Exercise goal: Please reproduce all of the entries exactly, without omitting any.

(Stored data entries)
....
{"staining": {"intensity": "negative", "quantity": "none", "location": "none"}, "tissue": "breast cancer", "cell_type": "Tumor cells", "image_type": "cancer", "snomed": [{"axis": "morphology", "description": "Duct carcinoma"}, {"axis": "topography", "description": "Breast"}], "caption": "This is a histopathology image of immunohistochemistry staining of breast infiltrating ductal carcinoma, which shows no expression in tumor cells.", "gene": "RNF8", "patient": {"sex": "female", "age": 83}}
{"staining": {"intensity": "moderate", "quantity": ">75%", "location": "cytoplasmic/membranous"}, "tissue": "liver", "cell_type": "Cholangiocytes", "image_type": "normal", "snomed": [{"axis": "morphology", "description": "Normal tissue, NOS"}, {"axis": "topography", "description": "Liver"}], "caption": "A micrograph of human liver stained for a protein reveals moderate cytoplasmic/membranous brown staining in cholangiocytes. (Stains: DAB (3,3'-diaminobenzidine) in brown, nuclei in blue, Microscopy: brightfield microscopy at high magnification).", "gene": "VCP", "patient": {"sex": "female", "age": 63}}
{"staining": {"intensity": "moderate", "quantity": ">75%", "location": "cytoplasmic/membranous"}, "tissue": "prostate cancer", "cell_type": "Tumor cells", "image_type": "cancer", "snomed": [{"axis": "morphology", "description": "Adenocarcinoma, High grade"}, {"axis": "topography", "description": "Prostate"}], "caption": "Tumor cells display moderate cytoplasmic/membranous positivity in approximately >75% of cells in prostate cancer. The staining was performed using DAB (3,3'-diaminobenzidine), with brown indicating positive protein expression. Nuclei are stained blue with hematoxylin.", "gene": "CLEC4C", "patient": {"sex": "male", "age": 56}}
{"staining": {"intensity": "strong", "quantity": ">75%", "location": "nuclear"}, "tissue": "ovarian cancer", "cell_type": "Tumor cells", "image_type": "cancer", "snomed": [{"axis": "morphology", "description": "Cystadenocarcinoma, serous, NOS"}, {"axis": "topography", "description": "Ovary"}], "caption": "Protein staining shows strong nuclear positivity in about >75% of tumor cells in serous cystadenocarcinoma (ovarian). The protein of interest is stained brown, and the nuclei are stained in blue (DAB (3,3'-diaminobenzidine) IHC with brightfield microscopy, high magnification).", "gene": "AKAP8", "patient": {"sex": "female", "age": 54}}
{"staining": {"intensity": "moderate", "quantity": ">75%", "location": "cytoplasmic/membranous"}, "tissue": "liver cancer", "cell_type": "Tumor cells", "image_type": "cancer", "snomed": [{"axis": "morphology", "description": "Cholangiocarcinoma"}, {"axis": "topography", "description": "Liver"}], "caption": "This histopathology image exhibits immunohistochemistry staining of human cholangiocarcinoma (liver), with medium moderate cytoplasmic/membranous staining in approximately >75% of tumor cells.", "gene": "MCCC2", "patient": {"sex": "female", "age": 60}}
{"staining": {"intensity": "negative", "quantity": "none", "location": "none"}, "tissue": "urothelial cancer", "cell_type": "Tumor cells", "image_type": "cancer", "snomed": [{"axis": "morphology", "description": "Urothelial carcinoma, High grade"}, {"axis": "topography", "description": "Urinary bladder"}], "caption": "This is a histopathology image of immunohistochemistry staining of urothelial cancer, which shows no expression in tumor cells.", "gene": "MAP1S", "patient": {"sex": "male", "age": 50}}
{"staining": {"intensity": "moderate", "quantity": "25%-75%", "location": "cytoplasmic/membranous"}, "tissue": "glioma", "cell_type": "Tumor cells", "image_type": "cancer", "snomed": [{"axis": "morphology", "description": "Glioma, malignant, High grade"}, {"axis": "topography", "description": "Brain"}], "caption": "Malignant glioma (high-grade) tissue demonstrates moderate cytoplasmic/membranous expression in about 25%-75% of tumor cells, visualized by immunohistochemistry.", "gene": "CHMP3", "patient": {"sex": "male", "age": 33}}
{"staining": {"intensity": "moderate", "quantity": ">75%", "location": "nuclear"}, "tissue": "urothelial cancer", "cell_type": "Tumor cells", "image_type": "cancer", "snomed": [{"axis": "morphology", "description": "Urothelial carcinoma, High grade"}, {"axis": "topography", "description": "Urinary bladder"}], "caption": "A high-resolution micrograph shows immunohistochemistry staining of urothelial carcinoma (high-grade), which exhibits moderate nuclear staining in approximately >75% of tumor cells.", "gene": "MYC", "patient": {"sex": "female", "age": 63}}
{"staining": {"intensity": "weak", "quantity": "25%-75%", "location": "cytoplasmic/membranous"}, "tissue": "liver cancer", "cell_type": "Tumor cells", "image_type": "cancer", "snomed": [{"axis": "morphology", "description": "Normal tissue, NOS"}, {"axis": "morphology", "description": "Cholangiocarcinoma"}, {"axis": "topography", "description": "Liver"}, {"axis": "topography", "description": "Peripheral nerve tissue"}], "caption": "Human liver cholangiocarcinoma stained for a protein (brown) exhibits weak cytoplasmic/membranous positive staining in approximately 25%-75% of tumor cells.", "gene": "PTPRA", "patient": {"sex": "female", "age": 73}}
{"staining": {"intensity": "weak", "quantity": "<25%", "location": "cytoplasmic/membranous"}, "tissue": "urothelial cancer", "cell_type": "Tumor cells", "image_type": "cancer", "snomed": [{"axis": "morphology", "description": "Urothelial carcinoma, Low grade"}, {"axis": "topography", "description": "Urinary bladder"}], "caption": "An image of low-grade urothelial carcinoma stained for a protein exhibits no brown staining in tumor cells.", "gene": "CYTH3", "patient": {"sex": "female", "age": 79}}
....
Exercise solution:
{"staining": {"intensity": "negative", "quantity": "none", "location": "none"}, "tissue": "breast cancer", "cell_type": "Tumor cells", "image_type": "cancer", "snomed": [{"axis": "morphology", "description": "Duct carcinoma"}, {"axis": "topography", "description": "Breast"}], "caption": "This is a histopathology image of immunohistochemistry staining of breast infiltrating ductal carcinoma, which shows no expression in tumor cells.", "gene": "RNF8", "patient": {"sex": "female", "age": 83}}
{"staining": {"intensity": "moderate", "quantity": ">75%", "location": "cytoplasmic/membranous"}, "tissue": "liver", "cell_type": "Cholangiocytes", "image_type": "normal", "snomed": [{"axis": "morphology", "description": "Normal tissue, NOS"}, {"axis": "topography", "description": "Liver"}], "caption": "A micrograph of human liver stained for a protein reveals moderate cytoplasmic/membranous brown staining in cholangiocytes. (Stains: DAB (3,3'-diaminobenzidine) in brown, nuclei in blue, Microscopy: brightfield microscopy at high magnification).", "gene": "VCP", "patient": {"sex": "female", "age": 63}}
{"staining": {"intensity": "moderate", "quantity": ">75%", "location": "cytoplasmic/membranous"}, "tissue": "prostate cancer", "cell_type": "Tumor cells", "image_type": "cancer", "snomed": [{"axis": "morphology", "description": "Adenocarcinoma, High grade"}, {"axis": "topography", "description": "Prostate"}], "caption": "Tumor cells display moderate cytoplasmic/membranous positivity in approximately >75% of cells in prostate cancer. The staining was performed using DAB (3,3'-diaminobenzidine), with brown indicating positive protein expression. Nuclei are stained blue with hematoxylin.", "gene": "CLEC4C", "patient": {"sex": "male", "age": 56}}
{"staining": {"intensity": "strong", "quantity": ">75%", "location": "nuclear"}, "tissue": "ovarian cancer", "cell_type": "Tumor cells", "image_type": "cancer", "snomed": [{"axis": "morphology", "description": "Cystadenocarcinoma, serous, NOS"}, {"axis": "topography", "description": "Ovary"}], "caption": "Protein staining shows strong nuclear positivity in about >75% of tumor cells in serous cystadenocarcinoma (ovarian). The protein of interest is stained brown, and the nuclei are stained in blue (DAB (3,3'-diaminobenzidine) IHC with brightfield microscopy, high magnification).", "gene": "AKAP8", "patient": {"sex": "female", "age": 54}}
{"staining": {"intensity": "moderate", "quantity": ">75%", "location": "cytoplasmic/membranous"}, "tissue": "liver cancer", "cell_type": "Tumor cells", "image_type": "cancer", "snomed": [{"axis": "morphology", "description": "Cholangiocarcinoma"}, {"axis": "topography", "description": "Liver"}], "caption": "This histopathology image exhibits immunohistochemistry staining of human cholangiocarcinoma (liver), with medium moderate cytoplasmic/membranous staining in approximately >75% of tumor cells.", "gene": "MCCC2", "patient": {"sex": "female", "age": 60}}
{"staining": {"intensity": "negative", "quantity": "none", "location": "none"}, "tissue": "urothelial cancer", "cell_type": "Tumor cells", "image_type": "cancer", "snomed": [{"axis": "morphology", "description": "Urothelial carcinoma, High grade"}, {"axis": "topography", "description": "Urinary bladder"}], "caption": "This is a histopathology image of immunohistochemistry staining of urothelial cancer, which shows no expression in tumor cells.", "gene": "MAP1S", "patient": {"sex": "male", "age": 50}}
{"staining": {"intensity": "moderate", "quantity": "25%-75%", "location": "cytoplasmic/membranous"}, "tissue": "glioma", "cell_type": "Tumor cells", "image_type": "cancer", "snomed": [{"axis": "morphology", "description": "Glioma, malignant, High grade"}, {"axis": "topography", "description": "Brain"}], "caption": "Malignant glioma (high-grade) tissue demonstrates moderate cytoplasmic/membranous expression in about 25%-75% of tumor cells, visualized by immunohistochemistry.", "gene": "CHMP3", "patient": {"sex": "male", "age": 33}}
{"staining": {"intensity": "moderate", "quantity": ">75%", "location": "nuclear"}, "tissue": "urothelial cancer", "cell_type": "Tumor cells", "image_type": "cancer", "snomed": [{"axis": "morphology", "description": "Urothelial carcinoma, High grade"}, {"axis": "topography", "description": "Urinary bladder"}], "caption": "A high-resolution micrograph shows immunohistochemistry staining of urothelial carcinoma (high-grade), which exhibits moderate nuclear staining in approximately >75% of tumor cells.", "gene": "MYC", "patient": {"sex": "female", "age": 63}}
{"staining": {"intensity": "weak", "quantity": "25%-75%", "location": "cytoplasmic/membranous"}, "tissue": "liver cancer", "cell_type": "Tumor cells", "image_type": "cancer", "snomed": [{"axis": "morphology", "description": "Normal tissue, NOS"}, {"axis": "morphology", "description": "Cholangiocarcinoma"}, {"axis": "topography", "description": "Liver"}, {"axis": "topography", "description": "Peripheral nerve tissue"}], "caption": "Human liver cholangiocarcinoma stained for a protein (brown) exhibits weak cytoplasmic/membranous positive staining in approximately 25%-75% of tumor cells.", "gene": "PTPRA", "patient": {"sex": "female", "age": 73}}
{"staining": {"intensity": "weak", "quantity": "<25%", "location": "cytoplasmic/membranous"}, "tissue": "urothelial cancer", "cell_type": "Tumor cells", "image_type": "cancer", "snomed": [{"axis": "morphology", "description": "Urothelial carcinoma, Low grade"}, {"axis": "topography", "description": "Urinary bladder"}], "caption": "An image of low-grade urothelial carcinoma stained for a protein exhibits no brown staining in tumor cells.", "gene": "CYTH3", "patient": {"sex": "female", "age": 79}}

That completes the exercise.